Reputation: 803
I had such a Hadoop job. The MR has only map , not reduce. So set job.setNumReduces(0). The input files are about 300+
Then I run the job, I can see only 1 map task running. It consumes about 1 hour to finish it. Then I check the result, I can see 300+ result files in output folder.
Is there any wrong with it ? Or it is the right thing ?
I really expect that Map should equal to the num of the input file ( not 1 ). I also don't know why output file num same as input file num.
The hadoop job is submitted from oozie.
Thank you very much for your kindly help. Xinsong
Upvotes: 0
Views: 90
Reputation: 936
Number of mapper is controlled by the number of InputSplits. if you are using default FileInputFormat it will create a inputsplit for each file. so if you have 300+ input files it is expected to run 300+ map tasks. you can not explicitly controll this (number of mappers).

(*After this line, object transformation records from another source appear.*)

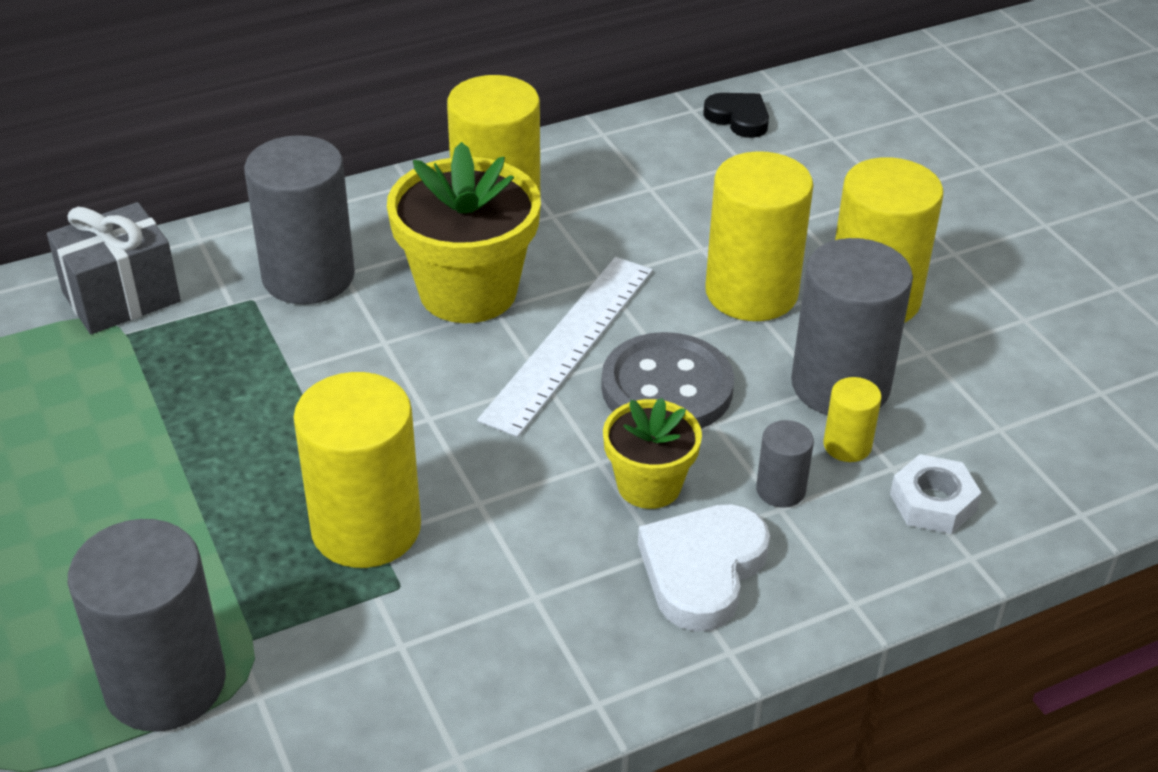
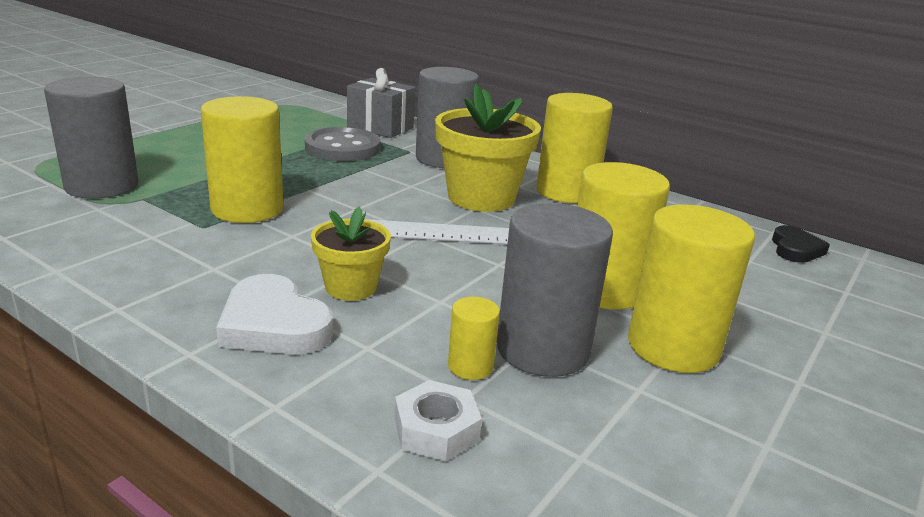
camera: 60 degrees right, 15 degrees down
grey button [601,332,734,429] -> grey button moved to [305,127,381,161]
white heart [638,504,770,631] -> white heart turned 135 degrees counterclockwise [216,274,333,354]
grey cylinder [756,420,814,508] -> none

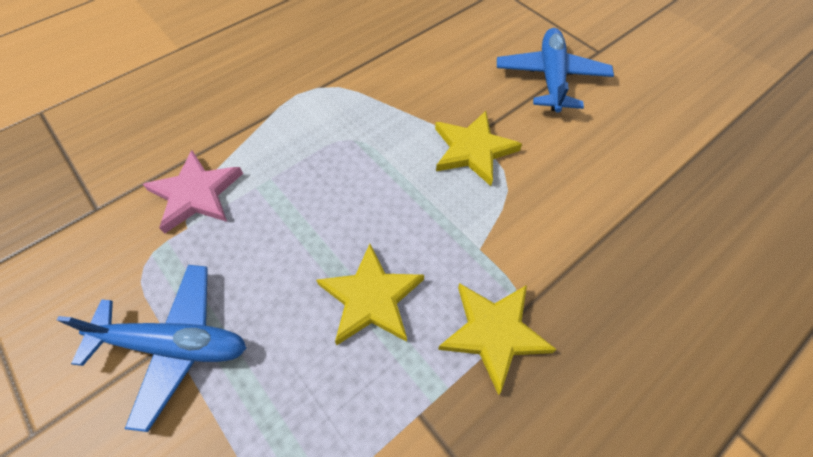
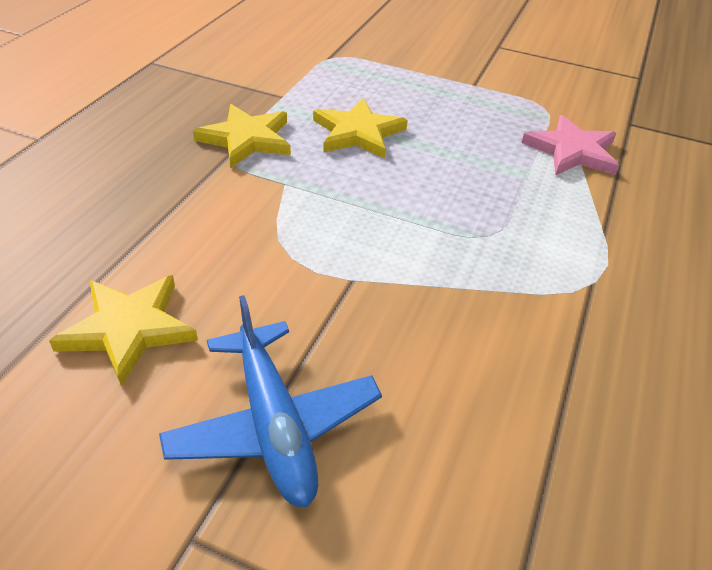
camera: 150 degrees right, 15 degrees down
blue plane [57,265,246,432] -> none
yellow star [435,111,522,186] -> yellow star moved to [49,275,198,387]

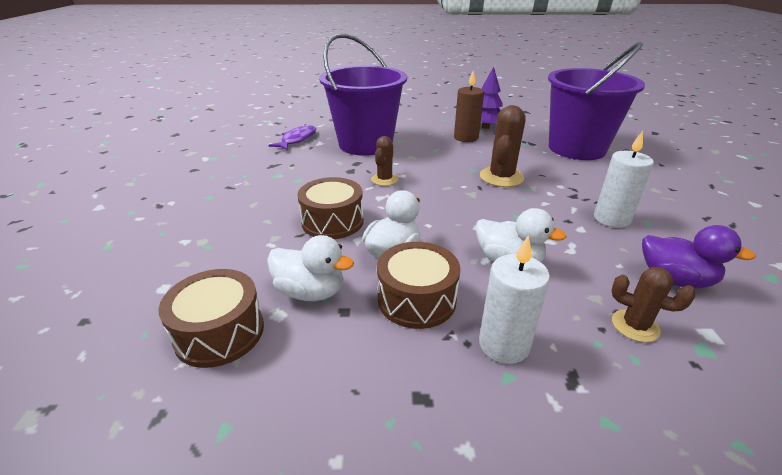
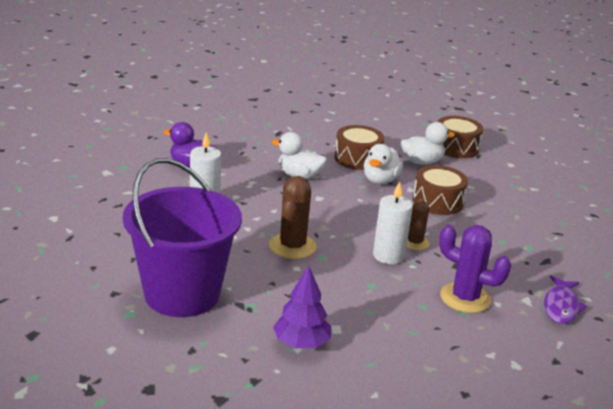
camera: 170 degrees right, 5 degrees down
white duck [267,235,354,301] -> white duck turned 150 degrees clockwise [401,122,455,165]
purple bucket [319,34,407,156] -> purple cactus [439,225,511,313]
brown candle [454,71,484,142] -> none
white candle [479,235,550,364] -> white candle moved to [373,181,413,264]
brown cactus [611,267,696,342] -> none

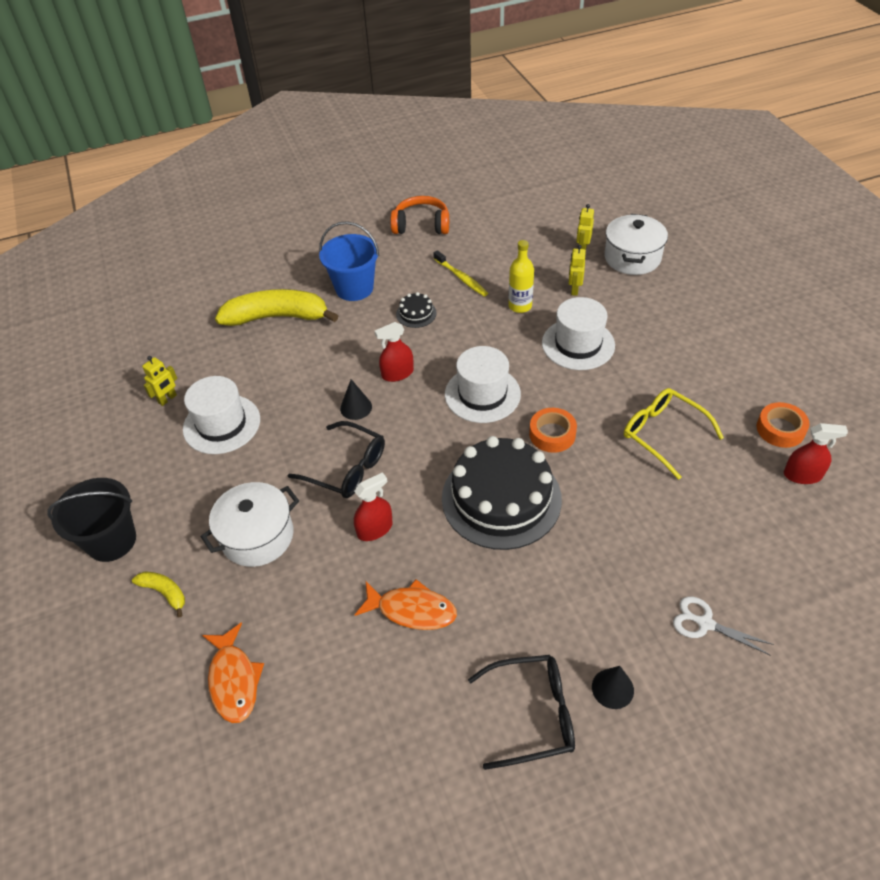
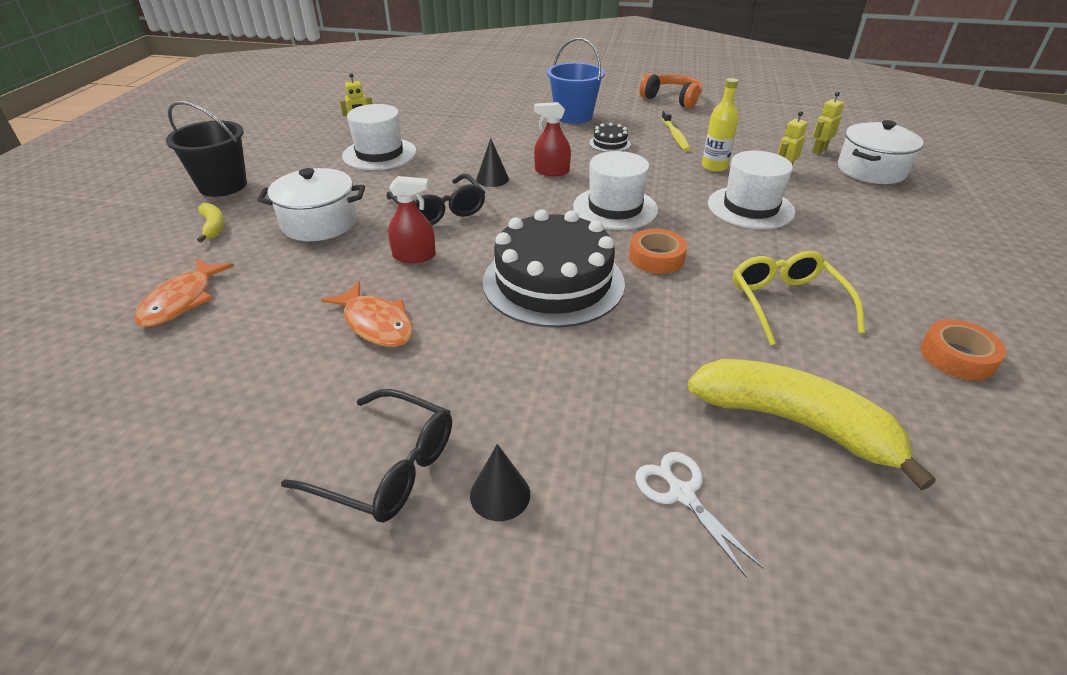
camera: 30 degrees right, 10 degrees down
yellow banana [215,289,338,326] -> yellow banana moved to [688,359,936,491]
red spray bottle [784,423,848,484] -> none

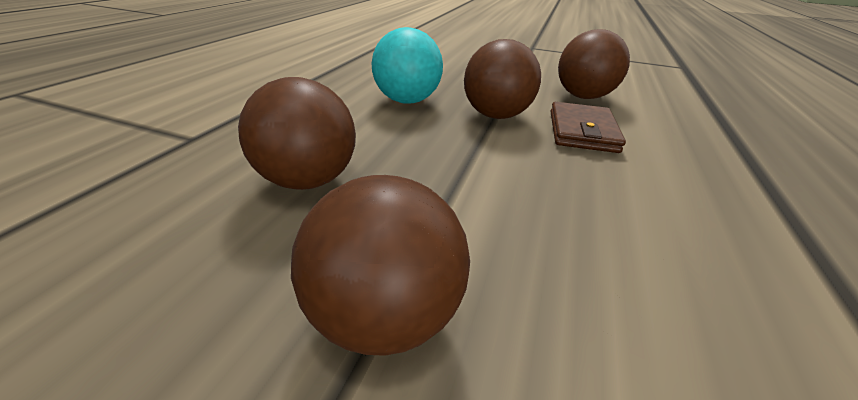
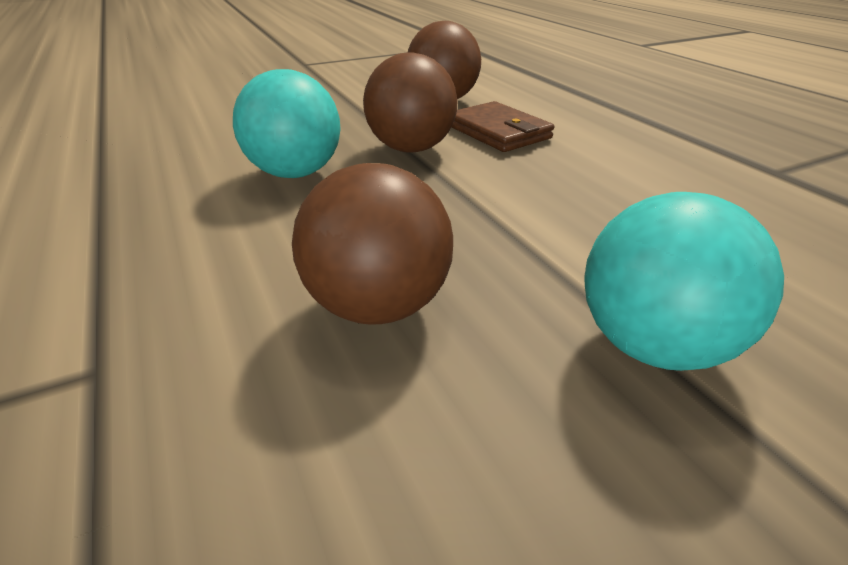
camera: 45 degrees left, 0 degrees up
brown ball [291,175,470,356] -> turquoise ball [584,192,784,371]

Since number of reducers is set to 0 all output from mappers run written to output considering output format.thats why you are getting 300+ output files.
Upvotes: 1
Reputation: 750
When you set number of reducers to 0, you the output that is generated corresponds to that generated by the map tasks alone.
There may be a large number of files being generated in the output that corresponds to the Splits on your data. Each Split of your data will spawn a new map task.
Going by the time of execution, i assume your filesize is pretty large and not 1. So it is perfectly fine for a large number of files to be generated.
Upvotes: 1